Veterinary technicians can especially help when it comes to client interactions, but they need to be trained in areas such as reflective listening, open-ended questions, and de-escalation.
"We need complete histories the first time, and we need clients to feel heard," Foltz said.
Dr. Hauser said that most client-experience failures are a consequence of poor communication about the costs of veterinary care.
"Veterinary prices have risen sharply since the pandemic, but the larger problem is that we rarely educate clients proactively about the cadence and cost of care," she explained. "People say 'no' when they're surprised, not when they're informed."

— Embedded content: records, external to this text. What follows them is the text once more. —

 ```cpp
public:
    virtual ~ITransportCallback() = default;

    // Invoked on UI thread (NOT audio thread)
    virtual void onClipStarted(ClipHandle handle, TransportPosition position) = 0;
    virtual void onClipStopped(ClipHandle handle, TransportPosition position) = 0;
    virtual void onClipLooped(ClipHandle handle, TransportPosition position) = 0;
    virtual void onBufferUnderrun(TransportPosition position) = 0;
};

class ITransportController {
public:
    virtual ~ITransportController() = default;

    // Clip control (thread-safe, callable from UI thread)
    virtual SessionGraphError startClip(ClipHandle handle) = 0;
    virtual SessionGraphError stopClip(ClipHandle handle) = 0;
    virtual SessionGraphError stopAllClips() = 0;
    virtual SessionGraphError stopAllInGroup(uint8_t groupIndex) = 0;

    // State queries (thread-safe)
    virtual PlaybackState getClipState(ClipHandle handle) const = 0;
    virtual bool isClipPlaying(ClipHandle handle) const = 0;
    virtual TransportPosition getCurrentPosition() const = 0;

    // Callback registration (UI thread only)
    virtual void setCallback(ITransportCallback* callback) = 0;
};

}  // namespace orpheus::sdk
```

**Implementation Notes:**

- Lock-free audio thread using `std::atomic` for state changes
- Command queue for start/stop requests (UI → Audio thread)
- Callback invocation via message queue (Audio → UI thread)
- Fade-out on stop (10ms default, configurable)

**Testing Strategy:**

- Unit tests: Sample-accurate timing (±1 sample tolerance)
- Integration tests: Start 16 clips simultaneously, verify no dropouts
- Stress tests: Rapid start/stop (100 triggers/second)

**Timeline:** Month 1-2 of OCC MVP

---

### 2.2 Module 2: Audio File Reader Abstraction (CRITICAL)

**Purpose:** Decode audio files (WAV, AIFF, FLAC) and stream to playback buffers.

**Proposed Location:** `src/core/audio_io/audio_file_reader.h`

Dr. Hauser suggested informing clients what they can expect in terms of veterinary costs during the first year. Later, she says to talk with them about what a stable adult year looks like, when senior care begins, and what tools exist to help budget, such as wellness plans, pet insurance, or third-party credit.
When it comes to striking a balance between practice efficiency and practice culture, manager behavior matters more than mission statements.
"Start with shared values, trust, respect, and transparency, that's what gives leaders credibility," Dr. Tillery advised. "Then align incentives with the behaviors you actually want. If you reward only throughput, don't be surprised when culture erodes."
Dr. Hauser agreed, adding: "The single most impactful, research-supported move? Short, weekly check-ins-10 to 15 minutes per person-covering recognition, priorities, collaboration needs, and strengths. Document action items and end with explicit confidence. It sounds basic because it is. And it works."
"Give people authority with accountability," Dr. Grice suggested. "Define the destination and the guardrails. Then get out of the way. Engagement rises when team members can actually solve problems."
While panelists acknowledged the pressures confronting the veterinary profession, they believe that incremental, evidence-based changes can create a financially successful practice where staff feel heard and supported.
"Culture is not a retreat exercise," Dr. Hauser said. "It's purpose, growth, a secure manager, ongoing conversations, and strengths, delivered weekly, not yearly."